In May, Hearst Magazines announced that Road & Track was moving to Ann Arbor–and that Larry Webster, a forty-two-year-old Ann Arborite, would be the magazine’s new editor. The promotion capped a swift rise. Webster started out running errands as a “gofer” at Car and Driver, rose to technical editor there, and most recently was the automotive editor of Popular Mechanics.

Improbably, alternative-transportation-obsessed Ann Arbor is already a hotbed of car magazines: the late David E. Davis, Jr. moved Car and Driver from Manhattan in 1978, then launched Automobile here after breaking with C/D’s then-owners. But Road & Track has been based in Southern California for fifty years. Why move it now? “When Hearst bought these titles [Road & Track, Car and Driver, and Popular Mechanics], they sort of liked the idea of concentrating their business operations in certain areas,” Webster says in a phone interview. “Detroit makes a lot of sense, right? Because we kind of call it ‘America’s Stuttgart.’ This is sort of the home of the automotive industry–we want to be near that.”

Former C/D editor Csaba Csere suspects financial pressure is also at work. “I think Road & Track hasn’t been making any money,” he says. “Period. All of the car magazines, from what I gather, are making substantially less money than they did in the good old days.” And compared to California, Michigan “is a cheaper place to do business.”

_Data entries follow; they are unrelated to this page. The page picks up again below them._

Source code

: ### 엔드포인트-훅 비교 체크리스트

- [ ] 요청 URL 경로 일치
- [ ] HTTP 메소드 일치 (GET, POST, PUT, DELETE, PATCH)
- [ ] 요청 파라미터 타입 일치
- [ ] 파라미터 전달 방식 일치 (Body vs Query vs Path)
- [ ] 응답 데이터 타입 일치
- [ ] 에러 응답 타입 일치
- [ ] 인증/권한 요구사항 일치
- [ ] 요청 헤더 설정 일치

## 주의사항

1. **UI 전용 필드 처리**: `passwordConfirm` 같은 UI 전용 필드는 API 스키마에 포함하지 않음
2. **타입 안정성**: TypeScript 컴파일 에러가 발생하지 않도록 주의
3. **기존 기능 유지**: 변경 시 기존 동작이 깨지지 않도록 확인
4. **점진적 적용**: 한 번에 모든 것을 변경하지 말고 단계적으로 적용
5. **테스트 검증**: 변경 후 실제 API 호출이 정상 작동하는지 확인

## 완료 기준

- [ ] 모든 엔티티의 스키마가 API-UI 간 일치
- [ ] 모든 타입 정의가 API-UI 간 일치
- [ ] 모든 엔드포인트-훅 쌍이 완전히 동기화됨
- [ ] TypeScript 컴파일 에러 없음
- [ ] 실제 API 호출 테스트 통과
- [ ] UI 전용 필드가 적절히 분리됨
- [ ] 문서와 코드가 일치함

In a phone interview with a Hearst PR person on the line, Webster had only good things to say about the magazine he’s inheriting. But Csere, who’s read R&T since he was a teenager in the 1960s, says it’s lost touch with younger car buffs. “It had become kind of a musty, self-referential magazine in a lot of ways,” he says. “I love old racing drivers and I love these guys who do great things, but you can’t run one or two stories a month about racing drivers whose careers happened before the average reader was born!”

R&T has only about half as many readers as C/D, 600,000 versus 1.2 million. But Csere thinks his former protege has what it takes to pull off the radical makeover he thinks the magazine needs. Beneath an aw-shucks, “Huck Finn quality,” Csere says, Webster is “a good, solid magazine guy … People like working with him and for him.”

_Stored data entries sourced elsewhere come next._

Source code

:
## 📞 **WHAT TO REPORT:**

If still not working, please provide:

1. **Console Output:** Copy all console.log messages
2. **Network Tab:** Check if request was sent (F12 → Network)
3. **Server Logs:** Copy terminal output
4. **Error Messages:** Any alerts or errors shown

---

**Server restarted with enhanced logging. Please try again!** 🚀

Hearst isn’t moving anyone from California, so aside from a couple of veteran R&T freelancers, Webster will be building his entire staff from scratch. His promising first hires: Sam Smith, a former associate editor at Automobile, and John Krewson, a veteran of The Onion. Both came to R&T from the website jalopnik.com.

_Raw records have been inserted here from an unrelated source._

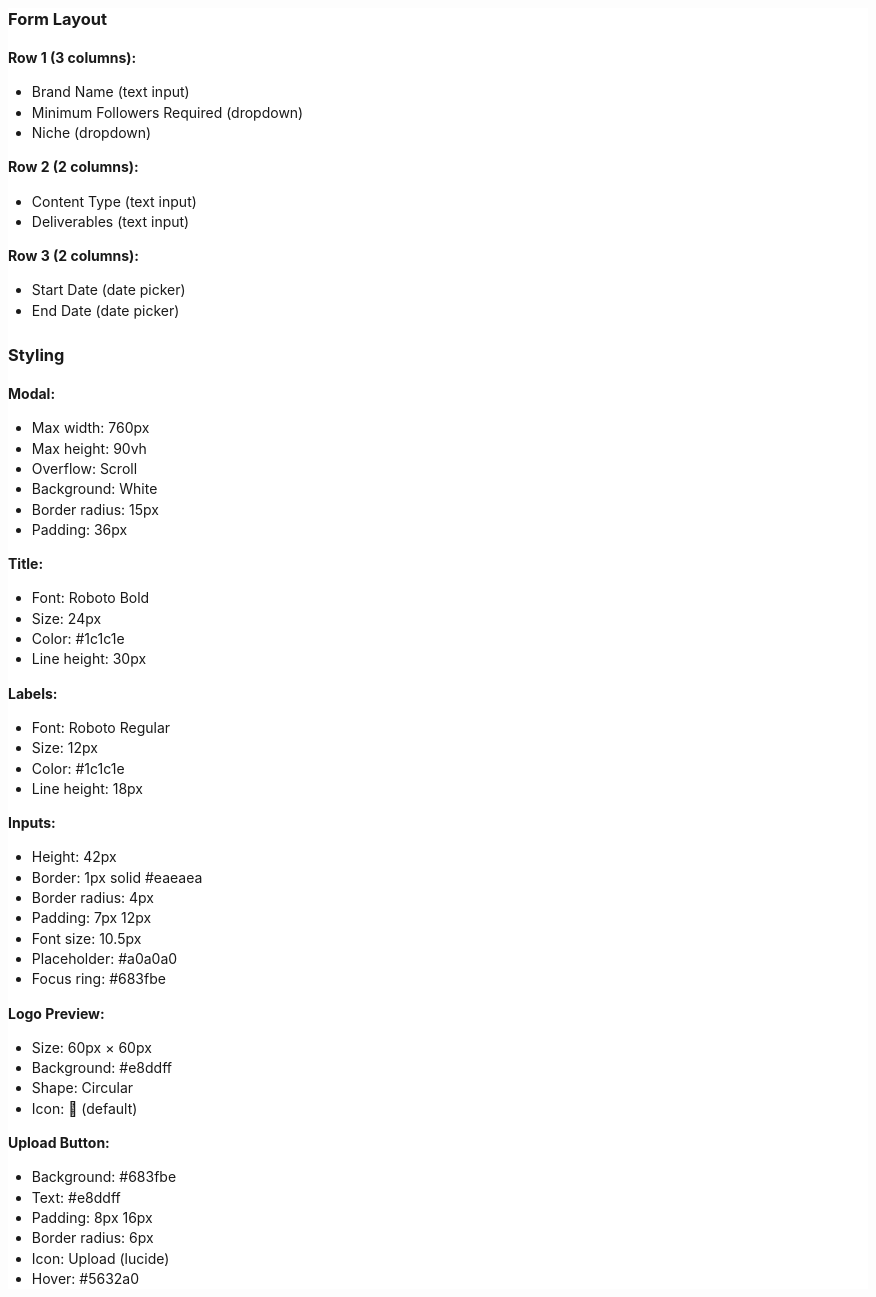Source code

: ### Form Layout

**Row 1 (3 columns):**
- Brand Name (text input)
- Minimum Followers Required (dropdown)
- Niche (dropdown)

**Row 2 (2 columns):**
- Content Type (text input)
- Deliverables (text input)

**Row 3 (2 columns):**
- Start Date (date picker)
- End Date (date picker)

### Styling

**Modal:**
- Max width: 760px
- Max height: 90vh
- Overflow: Scroll
- Background: White
- Border radius: 15px
- Padding: 36px

**Title:**
- Font: Roboto Bold
- Size: 24px
- Color: #1c1c1e
- Line height: 30px

**Labels:**
- Font: Roboto Regular
- Size: 12px
- Color: #1c1c1e
- Line height: 18px

**Inputs:**
- Height: 42px
- Border: 1px solid #eaeaea
- Border radius: 4px
- Padding: 7px 12px
- Font size: 10.5px
- Placeholder: #a0a0a0
- Focus ring: #683fbe

**Logo Preview:**
- Size: 60px × 60px
- Background: #e8ddff
- Shape: Circular
- Icon: 🏢 (default)

**Upload Button:**
- Background: #683fbe
- Text: #e8ddff
- Padding: 8px 16px
- Border radius: 6px
- Icon: Upload (lucide)
- Hover: #5632a0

There’s a poignant coda to the magazine’s move to Ann Arbor. Davis, who died last year, got his start in automotive publishing selling ads at Road & Track, and did his first writing for its clients. In his 1999 book Thus Spake David E., Davis recalled creating “an ad for a nice couple who were selling chamois cloths in the pages of Road and Track. The headline was, “I wish I could Chamois like My Sister Kate.”